Shark schmark – why should we care?
Why is it that a picture of a cute and cuddly kiwi or a doe-eyed dolphin gets a response, yet animals pre-dating our most ancient of species – the tuatara – get completely ignored?
Sharks are the living dinosaurs of our seas. Originating long before dinosaurs arrived, sharks are among our top predators and act as key regulators of life in our seas. They are incredibly shy and have developed as slow growing species, living long lives and producing few young – all traits that make them highly vulnerable to overfishing and habitat loss.
The practice of shark finning – removing the highly priced fins and discarding the rest of the body at sea – has increased dramatically over the last 20 years. It is now estimated that over 100 million sharks are killed annually worldwide and that shark populations globally are in decline.
While many countries have banned the practice of shark finning, New Zealand has not – choosing only to prohibit ‘live’ finning on the basis it is cruel. And it is! It’s very cruel. Yet despite the ban, online video footage and ongoing anecdotal reports prove that live finning of New Zealand sharks is alive and healthy.

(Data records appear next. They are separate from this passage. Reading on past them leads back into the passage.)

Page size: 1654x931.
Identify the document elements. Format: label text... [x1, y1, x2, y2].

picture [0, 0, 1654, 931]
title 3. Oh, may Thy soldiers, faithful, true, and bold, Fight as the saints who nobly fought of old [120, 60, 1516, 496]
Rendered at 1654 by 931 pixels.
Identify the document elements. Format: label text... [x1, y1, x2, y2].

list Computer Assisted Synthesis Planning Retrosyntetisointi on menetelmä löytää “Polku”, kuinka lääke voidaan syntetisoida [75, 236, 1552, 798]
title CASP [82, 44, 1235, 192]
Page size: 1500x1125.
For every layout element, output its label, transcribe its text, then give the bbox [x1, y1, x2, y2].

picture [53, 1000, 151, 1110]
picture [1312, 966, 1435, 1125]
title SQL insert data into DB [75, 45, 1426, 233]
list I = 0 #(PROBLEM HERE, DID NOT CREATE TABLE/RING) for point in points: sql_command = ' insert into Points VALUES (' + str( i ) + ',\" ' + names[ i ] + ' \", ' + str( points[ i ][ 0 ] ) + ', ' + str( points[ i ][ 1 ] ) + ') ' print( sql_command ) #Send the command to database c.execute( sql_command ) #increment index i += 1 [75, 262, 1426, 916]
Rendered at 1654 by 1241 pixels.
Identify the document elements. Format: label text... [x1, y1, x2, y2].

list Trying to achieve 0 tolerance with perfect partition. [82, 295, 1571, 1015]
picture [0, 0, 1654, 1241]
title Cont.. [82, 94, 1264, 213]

A total of 112 species of shark have been recorded in New Zealand waters, 70 of which are caught in our fisheries and only one of which is protected – the great white shark. It is ironic really that it is the great white or white pointer that centred in possibly the most devastating film ever made about sharks. “Jaws” and its sequels have had a disastrous effect on shark conservation efforts, altering public perception of these shy and highly vulnerable species to one of blood-thirsty human-eating monsters.
Why is it we are happy to leave sharks to the hands of butchers – and support them in doing so?